In one of these home meetings I surrendered to the Lord and asked to be baptized. Both my parents followed with the same desire and decision. Baptisms in the local brook were something so completely unheard of that, when ours took place, a good crowd gathered to watch the ‘spectacle’. But the Gospel was preached to them.

In this way a work was started through the valiant testimony of hearts converted from idols to the only true and living God (1 Thes. 1:9-10). When Mom and I made a great bonfire of all the images, it caused a big stir among the neighbors, but the transformation, especially of mom’s life, was such that eventually the testimony brought many to the Savior’s feet.

From the beginning it was in my heart to do missionary work, but the door to leave home did not seem to open. There were continual visitors who came to help the group that was forming with Bible teaching. The meetings were held in our home. On one occasion there was an ex-priest among the visitors. This was Luis Forero, a Bolivian on his very first missionary itinerary. It later dawned on both of us that God had prepared us for each other.

And so, on July 14, 1951, we got married. God granted us the desire of our hearts to serve him full-time together as missionaries. We traveled the dirt roads on foot, on donkey back, by oxcart, by truck, to any number of farms and villages! We also traveled by river boat and even by small plane, or by anything else that could move us. Often we risked our lives. In our needs we learned to trust God, and to know that He never fails and always “arrives” on time.

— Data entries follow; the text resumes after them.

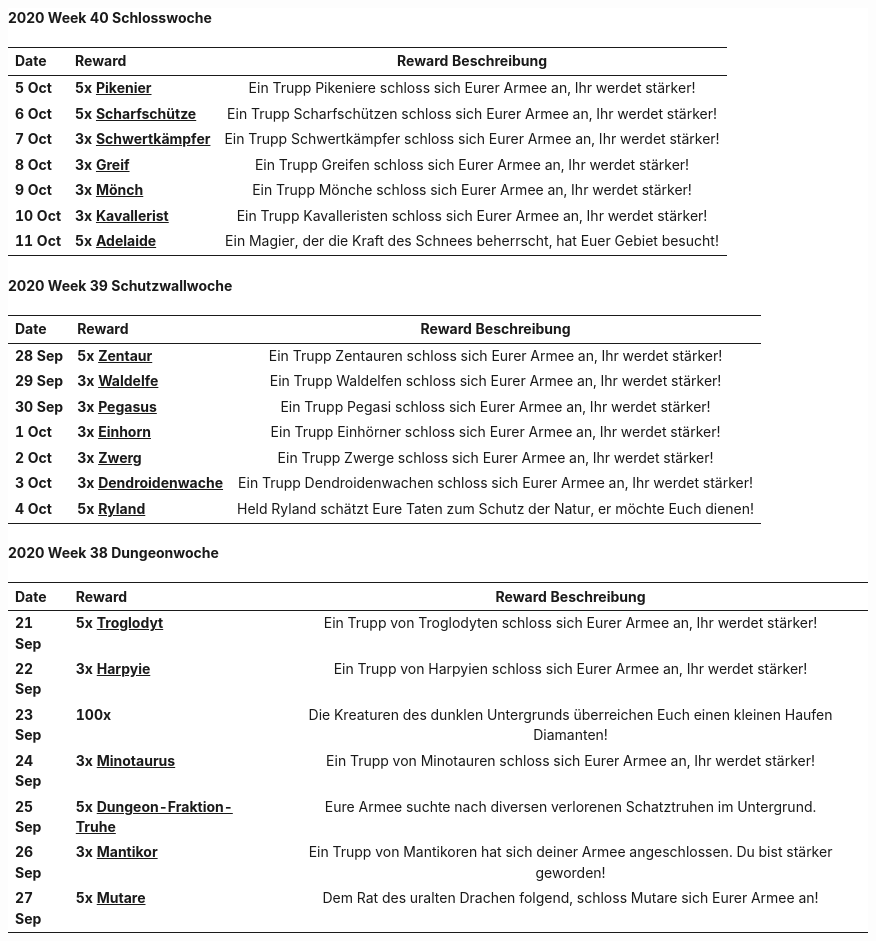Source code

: 
#### 2020 Week 40  Schlosswoche

  |  Date  |      Reward    |    Reward Beschreibung    |
  |:-------|:---------------|:------------------------:|
  | **5 Oct** | **5x [Pikenier](/ItemsDE/unt_190/)**  | Ein Trupp Pikeniere schloss sich Eurer Armee an, Ihr werdet stärker! |
  | **6 Oct** | **5x [Scharfschütze](/ItemsDE/unt_191/)**  | Ein Trupp Scharfschützen schloss sich Eurer Armee an, Ihr werdet stärker! |
  | **7 Oct** | **3x [Schwertkämpfer](/ItemsDE/unt_193/)**  | Ein Trupp Schwertkämpfer schloss sich Eurer Armee an, Ihr werdet stärker! |
  | **8 Oct** | **3x [Greif](/ItemsDE/unt_192/)**  | Ein Trupp Greifen schloss sich Eurer Armee an, Ihr werdet stärker! |
  | **9 Oct** | **3x [Mönch](/ItemsDE/unt_194/)**  | Ein Trupp Mönche schloss sich Eurer Armee an, Ihr werdet stärker! |
  | **10 Oct** | **3x [Kavallerist](/ItemsDE/unt_195/)**  | Ein Trupp Kavalleristen schloss sich Eurer Armee an, Ihr werdet stärker! |
  | **11 Oct** | **5x [Adelaide](/ItemsDE/her_359/)**  | Ein Magier, der die Kraft des Schnees beherrscht, hat Euer Gebiet besucht! |


#### 2020 Week 39  Schutzwallwoche

  |  Date  |      Reward    |    Reward Beschreibung    |
  |:-------|:---------------|:------------------------:|
  | **28 Sep** | **5x [Zentaur](/ItemsDE/unt_199/)**  | Ein Trupp Zentauren schloss sich Eurer Armee an, Ihr werdet stärker! |
  | **29 Sep** | **3x [Waldelfe](/ItemsDE/unt_201/)**  | Ein Trupp Waldelfen schloss sich Eurer Armee an, Ihr werdet stärker! |
  | **30 Sep** | **3x [Pegasus](/ItemsDE/unt_202/)**  | Ein Trupp Pegasi schloss sich Eurer Armee an, Ihr werdet stärker! |
  | **1 Oct** | **3x [Einhorn](/ItemsDE/unt_204/)**  | Ein Trupp Einhörner schloss sich Eurer Armee an, Ihr werdet stärker! |
  | **2 Oct** | **3x [Zwerg](/ItemsDE/unt_200/)**  | Ein Trupp Zwerge schloss sich Eurer Armee an, Ihr werdet stärker! |
  | **3 Oct** | **3x [Dendroidenwache](/ItemsDE/unt_203/)**  | Ein Trupp Dendroidenwachen schloss sich Eurer Armee an, Ihr werdet stärker! |
  | **4 Oct** | **5x [Ryland](/ItemsDE/her_368/)**  | Held Ryland schätzt Eure Taten zum Schutz der Natur, er möchte Euch dienen! |


#### 2020 Week 38  Dungeonwoche

  |  Date  |      Reward    |    Reward Beschreibung    |
  |:-------|:---------------|:------------------------:|
  | **21 Sep** | **5x [Troglodyt](/ItemsDE/unt_244/)**  | Ein Trupp von Troglodyten schloss sich Eurer Armee an, Ihr werdet stärker! |
  | **22 Sep** | **3x [Harpyie](/ItemsDE/unt_245/)**  | Ein Trupp von Harpyien schloss sich Eurer Armee an, Ihr werdet stärker! |
  | **23 Sep** | **100x <i class="fas fa-gem"/>**  | Die Kreaturen des dunklen Untergrunds überreichen Euch einen kleinen Haufen Diamanten! |
  | **24 Sep** | **3x [Minotaurus](/ItemsDE/unt_248/)**  | Ein Trupp von Minotauren schloss sich Eurer Armee an, Ihr werdet stärker! |
  | **25 Sep** | **5x [Dungeon-Fraktion-Truhe](/ItemsDE/con_1276/)**  | Eure Armee suchte nach diversen verlorenen Schatztruhen im Untergrund. |
  | **26 Sep** | **3x [Mantikor](/ItemsDE/unt_249/)**  | Ein Trupp von Mantikoren hat sich deiner Armee angeschlossen. Du bist stärker geworden! |
  | **27 Sep** | **5x [Mutare](/ItemsDE/her_389/)**  | Dem Rat des uralten Drachen folgend, schloss Mutare sich Eurer Armee an! |
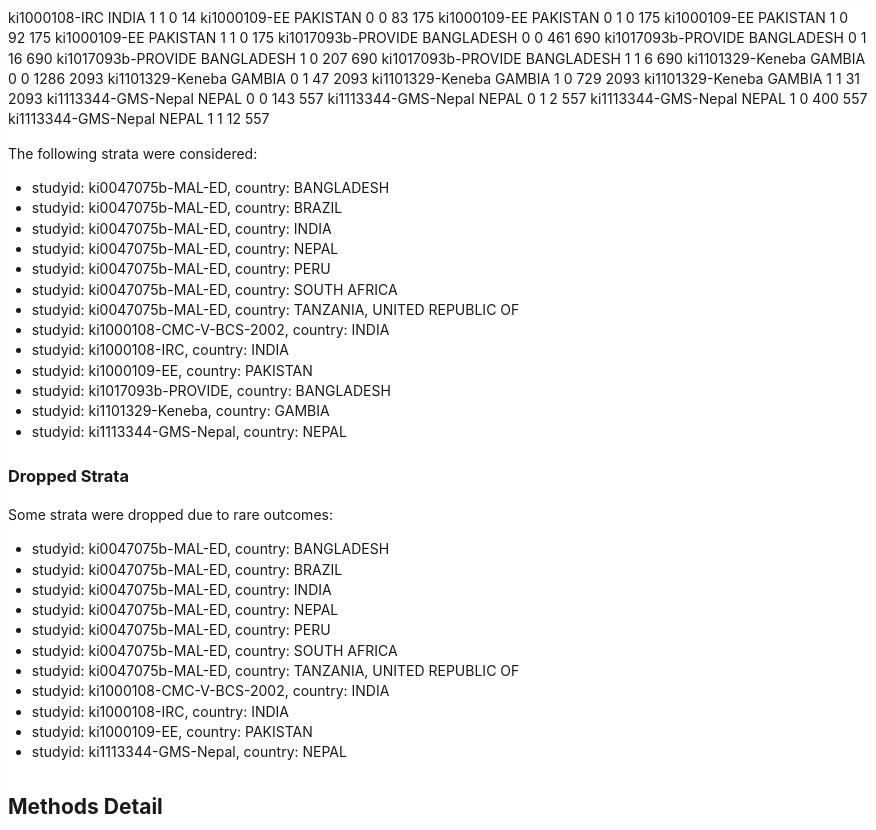 ki1000108-IRC              INDIA                          1                   1        0     14
ki1000109-EE               PAKISTAN                       0                   0       83    175
ki1000109-EE               PAKISTAN                       0                   1        0    175
ki1000109-EE               PAKISTAN                       1                   0       92    175
ki1000109-EE               PAKISTAN                       1                   1        0    175
ki1017093b-PROVIDE         BANGLADESH                     0                   0      461    690
ki1017093b-PROVIDE         BANGLADESH                     0                   1       16    690
ki1017093b-PROVIDE         BANGLADESH                     1                   0      207    690
ki1017093b-PROVIDE         BANGLADESH                     1                   1        6    690
ki1101329-Keneba           GAMBIA                         0                   0     1286   2093
ki1101329-Keneba           GAMBIA                         0                   1       47   2093
ki1101329-Keneba           GAMBIA                         1                   0      729   2093
ki1101329-Keneba           GAMBIA                         1                   1       31   2093
ki1113344-GMS-Nepal        NEPAL                          0                   0      143    557
ki1113344-GMS-Nepal        NEPAL                          0                   1        2    557
ki1113344-GMS-Nepal        NEPAL                          1                   0      400    557
ki1113344-GMS-Nepal        NEPAL                          1                   1       12    557


The following strata were considered:

* studyid: ki0047075b-MAL-ED, country: BANGLADESH
* studyid: ki0047075b-MAL-ED, country: BRAZIL
* studyid: ki0047075b-MAL-ED, country: INDIA
* studyid: ki0047075b-MAL-ED, country: NEPAL
* studyid: ki0047075b-MAL-ED, country: PERU
* studyid: ki0047075b-MAL-ED, country: SOUTH AFRICA
* studyid: ki0047075b-MAL-ED, country: TANZANIA, UNITED REPUBLIC OF
* studyid: ki1000108-CMC-V-BCS-2002, country: INDIA
* studyid: ki1000108-IRC, country: INDIA
* studyid: ki1000109-EE, country: PAKISTAN
* studyid: ki1017093b-PROVIDE, country: BANGLADESH
* studyid: ki1101329-Keneba, country: GAMBIA
* studyid: ki1113344-GMS-Nepal, country: NEPAL

### Dropped Strata

Some strata were dropped due to rare outcomes:

* studyid: ki0047075b-MAL-ED, country: BANGLADESH
* studyid: ki0047075b-MAL-ED, country: BRAZIL
* studyid: ki0047075b-MAL-ED, country: INDIA
* studyid: ki0047075b-MAL-ED, country: NEPAL
* studyid: ki0047075b-MAL-ED, country: PERU
* studyid: ki0047075b-MAL-ED, country: SOUTH AFRICA
* studyid: ki0047075b-MAL-ED, country: TANZANIA, UNITED REPUBLIC OF
* studyid: ki1000108-CMC-V-BCS-2002, country: INDIA
* studyid: ki1000108-IRC, country: INDIA
* studyid: ki1000109-EE, country: PAKISTAN
* studyid: ki1113344-GMS-Nepal, country: NEPAL

## Methods Detail
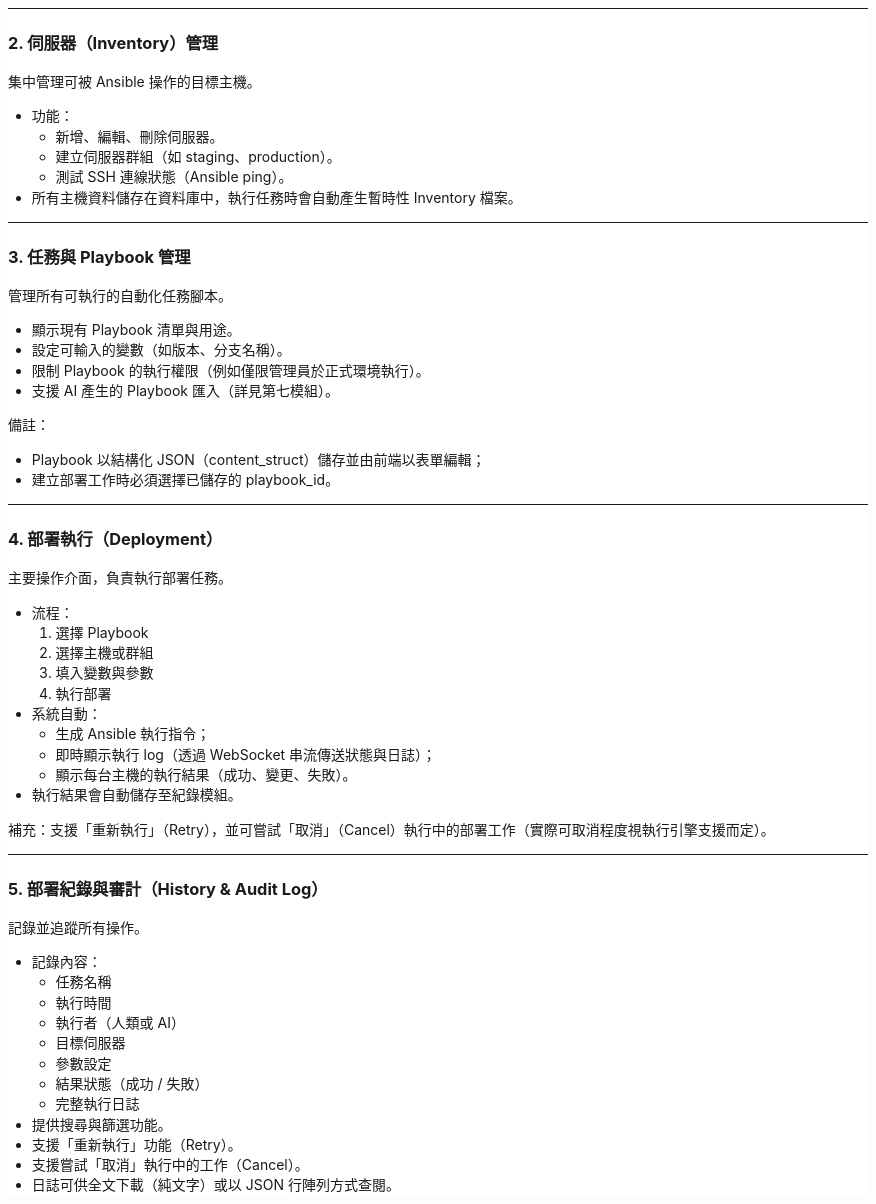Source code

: ------------------------------------------------------------------------

### 2. 伺服器（Inventory）管理

集中管理可被 Ansible 操作的目標主機。

-   功能：
    -   新增、編輯、刪除伺服器。
    -   建立伺服器群組（如 staging、production）。
    -   測試 SSH 連線狀態（Ansible ping）。
-   所有主機資料儲存在資料庫中，執行任務時會自動產生暫時性 Inventory
    檔案。

------------------------------------------------------------------------

### 3. 任務與 Playbook 管理

管理所有可執行的自動化任務腳本。

-   顯示現有 Playbook 清單與用途。
-   設定可輸入的變數（如版本、分支名稱）。
-   限制 Playbook 的執行權限（例如僅限管理員於正式環境執行）。
-   支援 AI 產生的 Playbook 匯入（詳見第七模組）。

備註：
- Playbook 以結構化 JSON（content_struct）儲存並由前端以表單編輯；
- 建立部署工作時必須選擇已儲存的 playbook_id。

------------------------------------------------------------------------

### 4. 部署執行（Deployment）

主要操作介面，負責執行部署任務。

-   流程：
    1.  選擇 Playbook
    2.  選擇主機或群組
    3.  填入變數與參數
    4.  執行部署
-   系統自動：
    -   生成 Ansible 執行指令；
    -   即時顯示執行 log（透過 WebSocket 串流傳送狀態與日誌）；
    -   顯示每台主機的執行結果（成功、變更、失敗）。
-   執行結果會自動儲存至紀錄模組。

補充：支援「重新執行」（Retry），並可嘗試「取消」（Cancel）執行中的部署工作（實際可取消程度視執行引擎支援而定）。

------------------------------------------------------------------------

### 5. 部署紀錄與審計（History & Audit Log）

記錄並追蹤所有操作。

-   記錄內容：
    -   任務名稱
    -   執行時間
    -   執行者（人類或 AI）
    -   目標伺服器
    -   參數設定
    -   結果狀態（成功 / 失敗）
    -   完整執行日誌
-   提供搜尋與篩選功能。
-   支援「重新執行」功能（Retry）。
-   支援嘗試「取消」執行中的工作（Cancel）。
-   日誌可供全文下載（純文字）或以 JSON 行陣列方式查閱。
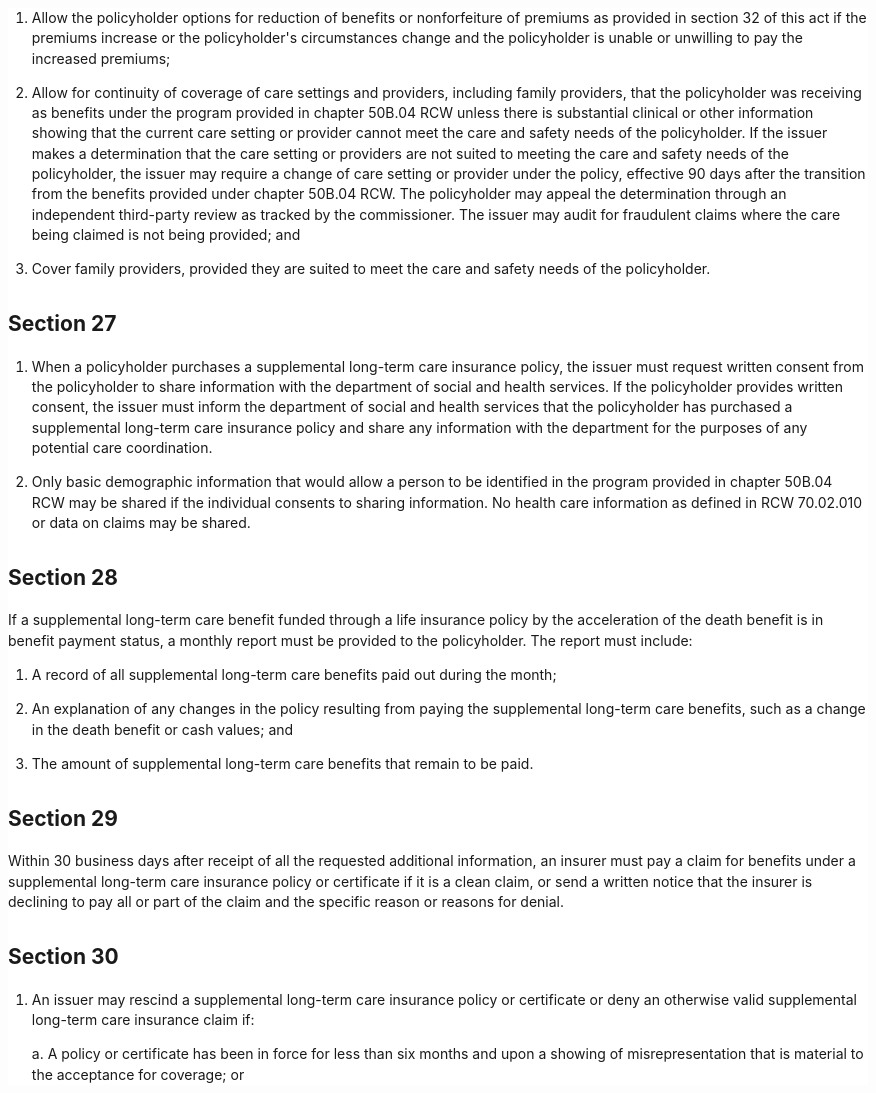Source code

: 1. Allow the policyholder options for reduction of benefits or nonforfeiture of premiums as provided in section 32 of this act if the premiums increase or the policyholder's circumstances change and the policyholder is unable or unwilling to pay the increased premiums;

2. Allow for continuity of coverage of care settings and providers, including family providers, that the policyholder was receiving as benefits under the program provided in chapter 50B.04 RCW unless there is substantial clinical or other information showing that the current care setting or provider cannot meet the care and safety needs of the policyholder. If the issuer makes a determination that the care setting or providers are not suited to meeting the care and safety needs of the policyholder, the issuer may require a change of care setting or provider under the policy, effective 90 days after the transition from the benefits provided under chapter 50B.04 RCW. The policyholder may appeal the determination through an independent third-party review as tracked by the commissioner. The issuer may audit for fraudulent claims where the care being claimed is not being provided; and

3. Cover family providers, provided they are suited to meet the care and safety needs of the policyholder.

## Section 27
1. When a policyholder purchases a supplemental long-term care insurance policy, the issuer must request written consent from the policyholder to share information with the department of social and health services. If the policyholder provides written consent, the issuer must inform the department of social and health services that the policyholder has purchased a supplemental long-term care insurance policy and share any information with the department for the purposes of any potential care coordination.

2. Only basic demographic information that would allow a person to be identified in the program provided in chapter 50B.04 RCW may be shared if the individual consents to sharing information. No health care information as defined in RCW 70.02.010 or data on claims may be shared.

## Section 28
If a supplemental long-term care benefit funded through a life insurance policy by the acceleration of the death benefit is in benefit payment status, a monthly report must be provided to the policyholder. The report must include:

1. A record of all supplemental long-term care benefits paid out during the month;

2. An explanation of any changes in the policy resulting from paying the supplemental long-term care benefits, such as a change in the death benefit or cash values; and

3. The amount of supplemental long-term care benefits that remain to be paid.

## Section 29
Within 30 business days after receipt of all the requested additional information, an insurer must pay a claim for benefits under a supplemental long-term care insurance policy or certificate if it is a clean claim, or send a written notice that the insurer is declining to pay all or part of the claim and the specific reason or reasons for denial.

## Section 30
1. An issuer may rescind a supplemental long-term care insurance policy or certificate or deny an otherwise valid supplemental long-term care insurance claim if:

    a. A policy or certificate has been in force for less than six months and upon a showing of misrepresentation that is material to the acceptance for coverage; or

God gave us four children, whom we consciously put into his hands as soon as they were born. They never were an obstacle in the Lord’s work, and He fulfilled his word in keeping them. I remember the occasion when we missed a train, only to learn later that a mob had been waiting to stone us at our destination. Luis had known the realities of persecution since his conversion because of his testimony as an ex-priest.

On another occasion, while Luis was preaching, the hall was set on fire. I was sitting among the listeners with all four children. We barely made it over the neighbor’s garden wall, yet suffered not a scratch!

When the time came for the children to go to school, we settled in the city of San Salvador de Jujuy in northwestern Argentina. The climate there was expected to help me in my asthmatic condition, and, indeed, I was cured. However, being a home-maker now, I could no longer accompany Luis on his travels. We opened our home for meetings though and the fruits of that work, which glorify God, are still visible today.

Now that I am old, I can look back on sad circumstances and happy ones, on times of need and times of abundance, but all of them fitted into the plans of our loving heavenly Father. He never makes a mistake and only wants the very best for his children.

In the course of a single year He took our eldest son of 25 and my dear husband. Luis suffered a heart attack when he was on one of his numerous journeys through Bolivia. Many years later God also took my other son after a protracted illness. I am still here and there is a purpose in that. Although I can’t leave the house anymore, I can spend time in prayer and share my faith with those who come to see me.

I have proved that a life of faith is the surest way to live, for we depend entirely on the God, who spared not his own son, but delivered him up for us all, and who will with him also freely give us all things (Rom. 8:32). And so we may boldly say: “The Lord is my helper; I will not fear what man can do to me” (Heb. 13:6). I can look back with joy at all the things that He permitted, because they are the things that work together for good to those who love God (Rom. 8:28).

Through many experiences the Lord taught me that we are never alone. Our house may be taken from us, our children, our belongings, whatever we love most, but his presence, promised until the end of the world, is always with us (Rom. 8:38-39).

“To me to live is Christ and to die is gain!” Phil. 1:21

Gricélida went to meet her beloved Lord and Savior on April 27, 2003.